Advertisement

A Great Wall in Cyberspace

Share

China’s no-nonsense-named State Bureau of Secrecy has issued a list of proscriptions to Internet users aimed at protecting the government’s control over the flow of information and its monopoly on power. Internet users, including those sending e-mail or participating in chat rooms, are banned from sending or discussing “state secrets.” What’s a state secret? In practice, it’s any information--for example, corruption within the Communist Party--that has not been officially released.

At the same time the Bureau of Secrecy has ordered businesses and individuals to register with the government all software used to protect transfers of proprietary and other sensitive information. In short, the regime claims the authority to know everything that’s going on in cyberspace and to crack down when it doesn’t like what it sees. But the task is self-injuring and to a great extent unenforceable. China officially counts 8.9 million Internet users, up from just 4 million in the first six months of 1999. That’s not great in a population of 1.2 billion, but the numbers are expected to expand geometrically in coming years.

The regime, although it recognizes the Internet’s importance to business development and economic expansion, is betting that it can limit information and gain the power to snoop into business secrets without harming China’s prospects for growth.

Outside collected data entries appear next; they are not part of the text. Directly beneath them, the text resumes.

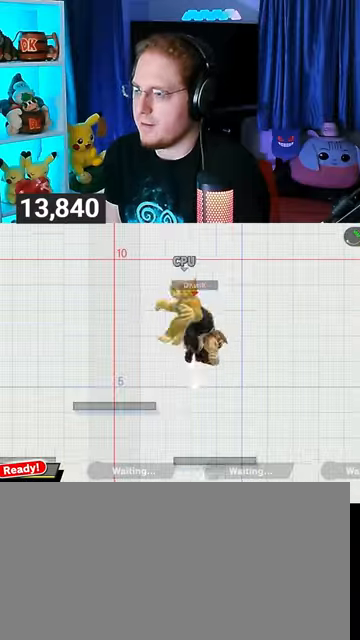
{"buttons": [], "left_stick": "down-left", "right_stick": "center", "events": [[167, "Y", "up"], [300, "left_stick", "up-left"], [500, "left_stick", "down-left"]]}
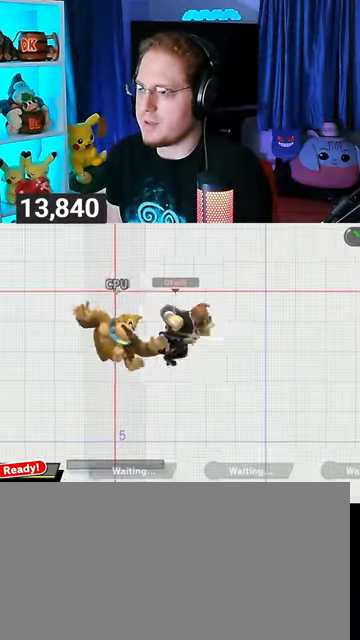
{"buttons": [], "left_stick": "center", "right_stick": "center", "events": [[267, "Y", "down"], [367, "left_stick", "center"], [433, "Y", "up"]]}
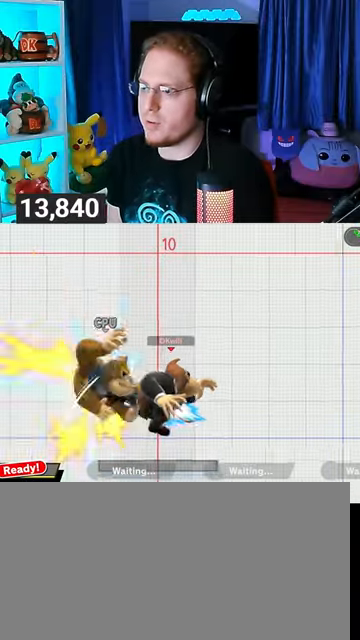
{"buttons": [], "left_stick": "left", "right_stick": "center", "events": [[133, "Y", "down"], [167, "Y", "up"], [167, "left_stick", "left"]]}
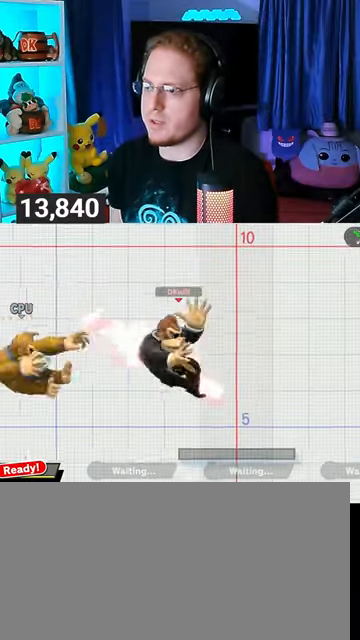
{"buttons": [], "left_stick": "center", "right_stick": "center", "events": [[67, "left_stick", "down-left"], [167, "right_stick", "left"], [267, "right_stick", "center"], [467, "left_stick", "center"]]}
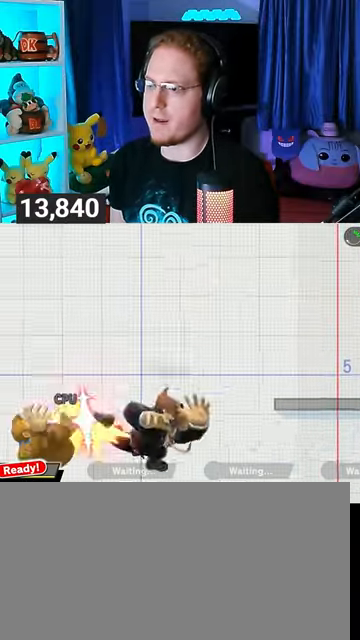
{"buttons": [], "left_stick": "up-left", "right_stick": "center", "events": [[167, "Y", "down"], [333, "Y", "up"], [500, "left_stick", "up-left"]]}
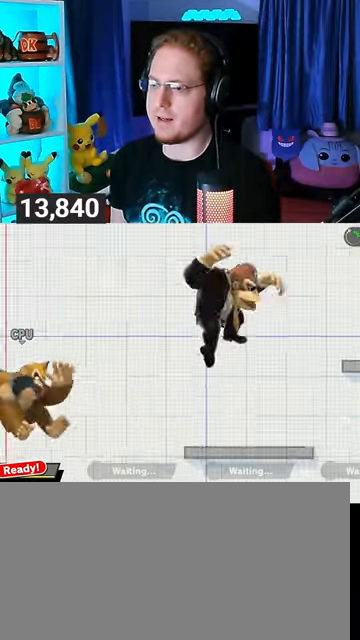
{"buttons": [], "left_stick": "left", "right_stick": "center", "events": [[267, "left_stick", "center"], [367, "A", "down"], [400, "A", "up"], [400, "left_stick", "left"]]}
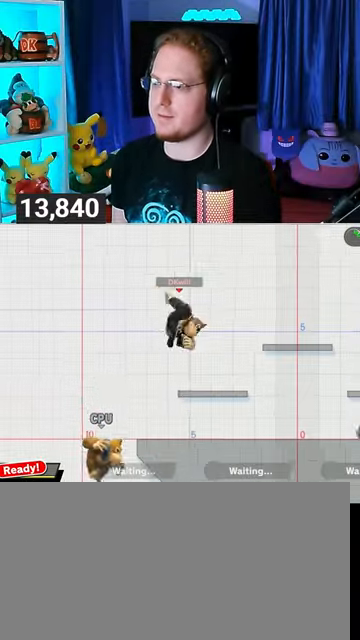
{"buttons": [], "left_stick": "left", "right_stick": "center", "events": []}
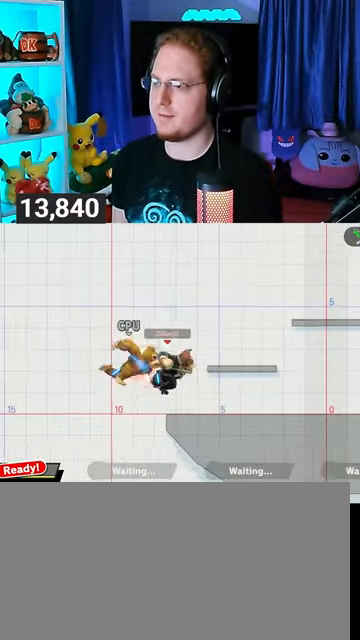
{"buttons": ["Y"], "left_stick": "right", "right_stick": "center", "events": [[167, "Y", "down"], [233, "A", "down"], [233, "Y", "up"], [267, "A", "up"], [267, "left_stick", "right"], [367, "Y", "down"]]}
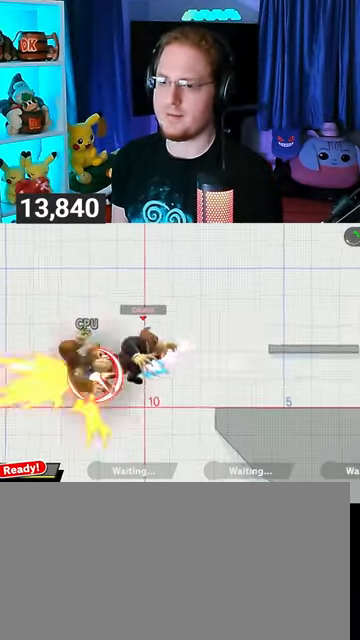
{"buttons": [], "left_stick": "down-right", "right_stick": "center", "events": [[133, "left_stick", "up-right"], [200, "Y", "up"], [300, "Y", "down"], [333, "left_stick", "down-right"], [500, "Y", "up"]]}
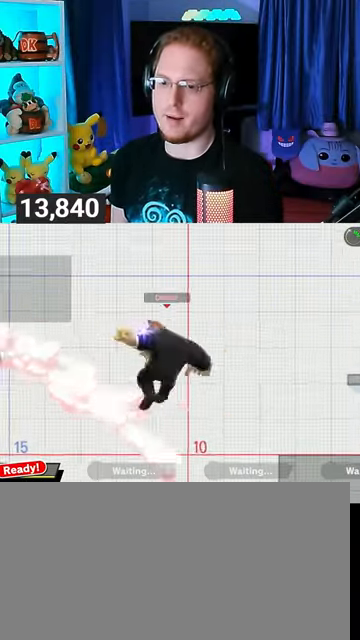
{"buttons": ["B"], "left_stick": "right", "right_stick": "center", "events": [[100, "left_stick", "up-right"], [233, "B", "down"], [267, "B", "up"], [300, "B", "down"], [333, "left_stick", "right"]]}
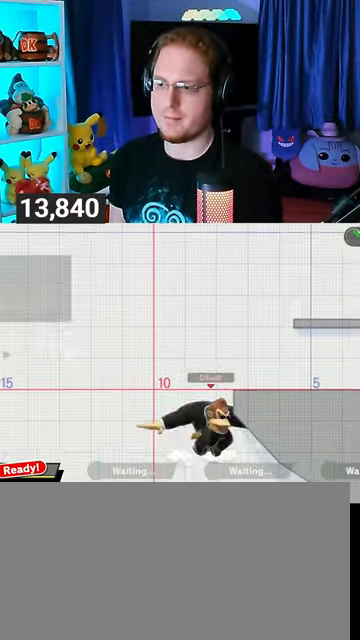
{"buttons": [], "left_stick": "center", "right_stick": "center", "events": [[67, "B", "up"], [133, "left_stick", "center"], [400, "Y", "down"], [467, "Y", "up"]]}
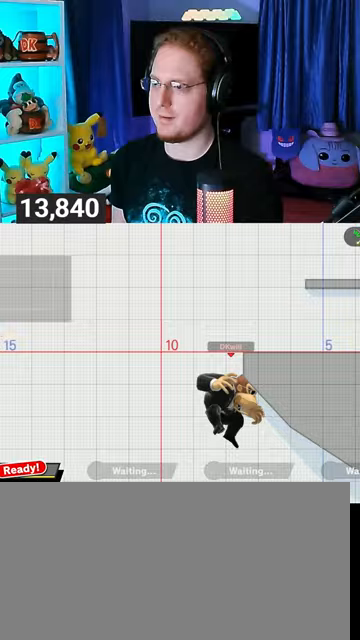
{"buttons": [], "left_stick": "center", "right_stick": "center", "events": [[33, "left_stick", "down-left"], [100, "B", "down"], [200, "B", "up"], [333, "left_stick", "center"]]}
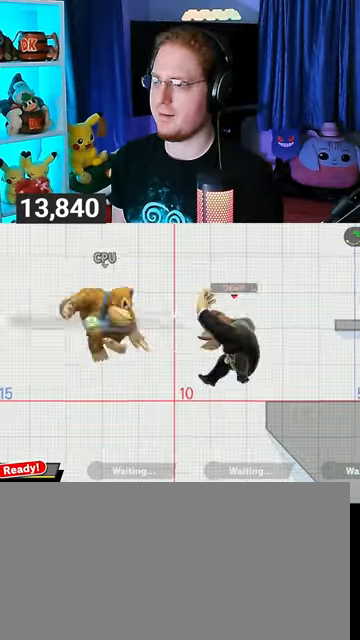
{"buttons": [], "left_stick": "up-right", "right_stick": "center", "events": [[467, "left_stick", "up-right"]]}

This approach, however, is clearly antithetical to what the expansion of information technology is all about. One Western specialist in Beijing notes, “It’s like saying you want to develop railroads and then throwing down a different gauge track not used anywhere else in the world.” China seeks greater integration in the global economy, but at the same time it is taking steps that are likely to alienate foreign businesses and investors.

Advertisement

Chinese officials have apparently calculated that the state does not have to monitor every Internet transmission to enforce its regulation of information. Just a few well-publicized arrests and prosecutions of people it accuses of violating state secrecy could coerce others into obedience. The crackdown is already underway. The Wall Street Journal reports that some Web site operators have been warned to say nothing before May about Taiwan’s presidential election in March. China aims to erect a Great Wall in cyberspace to keep out unwanted news and comment. Time will show that can’t be done.